* _Texto citado_:
===
Back to the basics


Ya nos pasamos de la raya: ellas y nosotros. Y como no tengo ningún compromiso democrático en estas líneas, creo que la responsabilidad principal (como casi siempre) es de las mujeres.

Me refiero básicamente a la pérdida paulatina del arte de la seducción, traducido en el déficit de caballeros seductores que a estas alturas de la historia recurren a los viejos trucos tradicionales para llevar a cabo una conquista. O para mantener viva la técnica a lo largo de una relación estable.

Es hora de volver a los cimientos. Obsesión continua en este espacio, sí, es ya urgente dejar de tergiversar las equidades de género y oprimir el botón del back to the basics para devolverle algunos adjetivos rosas al juego del cortejo. Dejémonos de payasadas anglosajonas y reivindiquemos nuestro ADN latino: abramos la puerta, mandemos flores, organicemos serenatas, paguemos la cuenta, leamos poemas, dediquemos canciones.

Pero sean justas, de verdad, con el fin último de nuestras pretensiones: nos arrancamos el corazón y lo ponemos en la palma de nuestra mano para entregárselos, porque nos queremos declarar partidarios de las ilusiones a largo plazo, de los juramentos de amor eterno, del deseo de morir al lado de alguien. Aunque de pronto parece que nos gana la prisa por meternos debajo de sus cobijas, entiendan que nosotros, los caballeros reivindicadores del honor, estamos dispuestos a dejar a un lado nuestros gadgets por la noche y a ya no bebernos ese último trago, a cambio de un gesto amoroso. Podemos ser capaces de acompañarles a ver una comedia romántica, a contestarles diez veces la misma pregunta y a acompañarles con paciencia jobiana a un shopping tour a cambio de una sincera mirada llena de ternura.
===
* _Bloque de datos_:
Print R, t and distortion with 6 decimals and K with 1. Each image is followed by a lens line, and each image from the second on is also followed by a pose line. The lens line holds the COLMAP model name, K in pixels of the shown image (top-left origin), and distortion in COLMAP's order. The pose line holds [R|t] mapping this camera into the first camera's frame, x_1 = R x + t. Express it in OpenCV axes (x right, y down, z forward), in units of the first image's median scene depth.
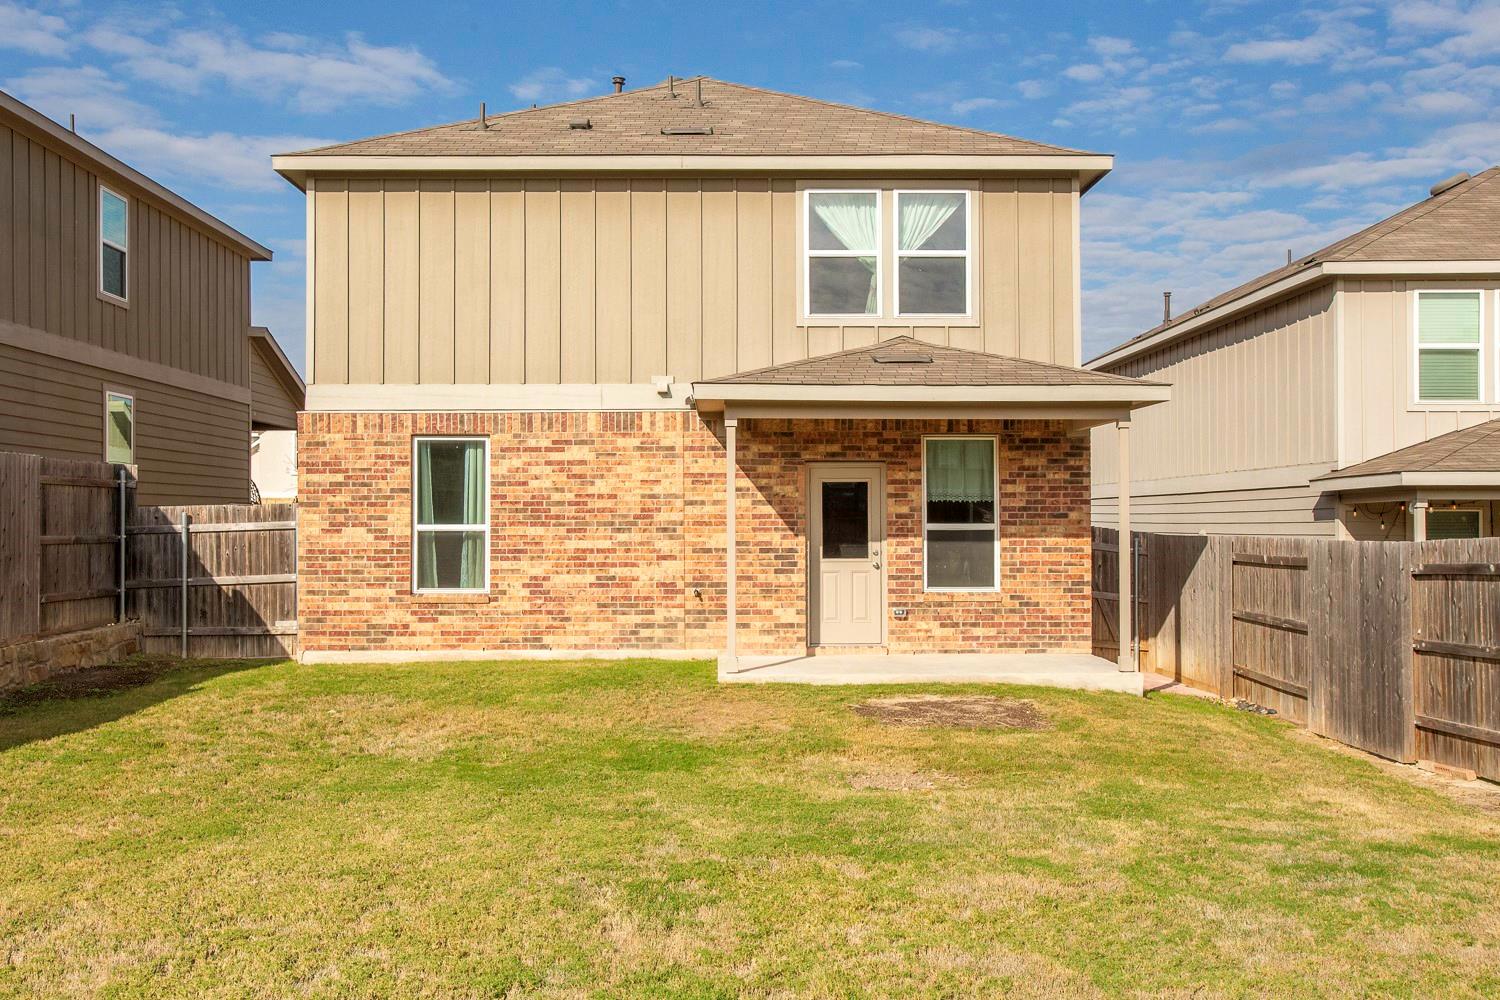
lens RADIAL K [[1442.4, 0, 750.0], [0, 1442.4, 500.0], [0, 0, 1]] dist [0.000164, 0.004186]
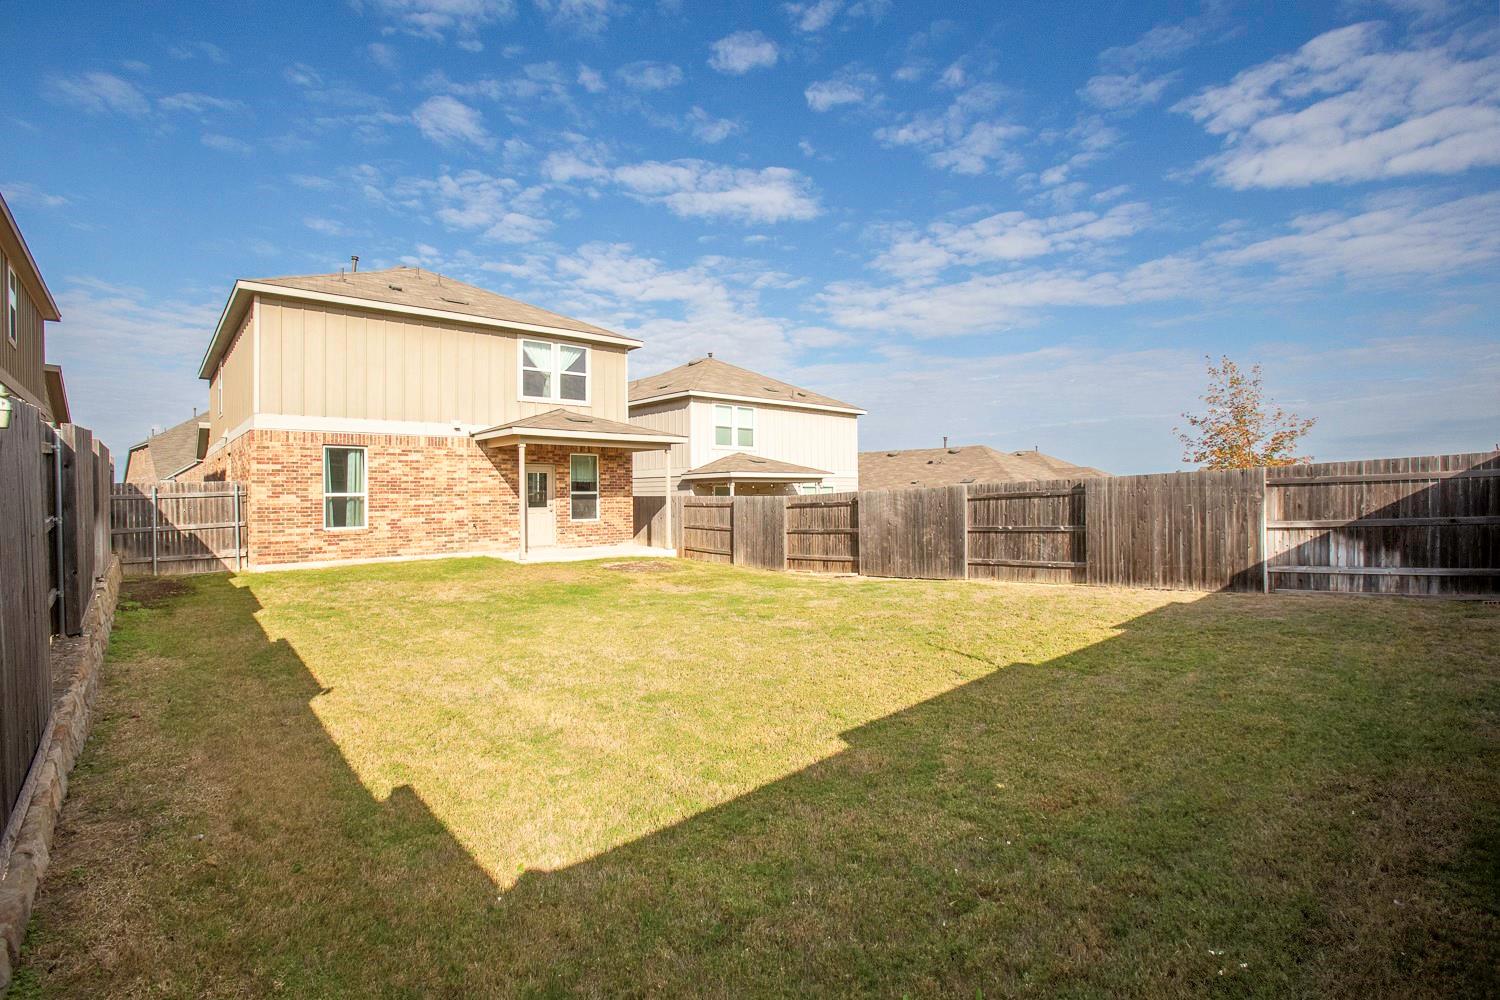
lens RADIAL K [[693.4, 0, 750.0], [0, 693.4, 500.0], [0, 0, 1]] dist [-0.002445, 0.000523]
pose [[0.772941, -0.011913, 0.634366, -0.365882], [-0.002225, 0.999767, 0.021487, 0.005550], [-0.634474, -0.018020, 0.772734, -0.030645]]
===
* _Ejercicio A_:
Según el texto citado, ¿a quién corresponde la responsabilidad principal?
* _Ejercicio B_:
Reescribe como lista el párrafo del texto citado que empieza con «Es hora de volver a los cimientos», conservando sus datos principales.
* _Ejercicio C_:
Enumera todas las acciones que el texto citado propone para reivindicar el ADN latino.
Este material procede de otra fuente.

* _Respuesta A_:
A las mujeres.

* _Respuesta B_:
- Volver a los cimientos, algo ya urgente.
- Dejar de tergiversar las equidades de género.
- Oprimir el botón del back to the basics para devolverle adjetivos rosas al cortejo.
- Dejar las payasadas anglosajonas y reivindicar el ADN latino: abrir la puerta, mandar flores, organizar serenatas, pagar la cuenta, leer poemas y dedicar canciones.

* _Respuesta C_:
- Abrir la puerta
- Mandar flores
- Organizar serenatas
- Pagar la cuenta
- Leer poemas
- Dedicar canciones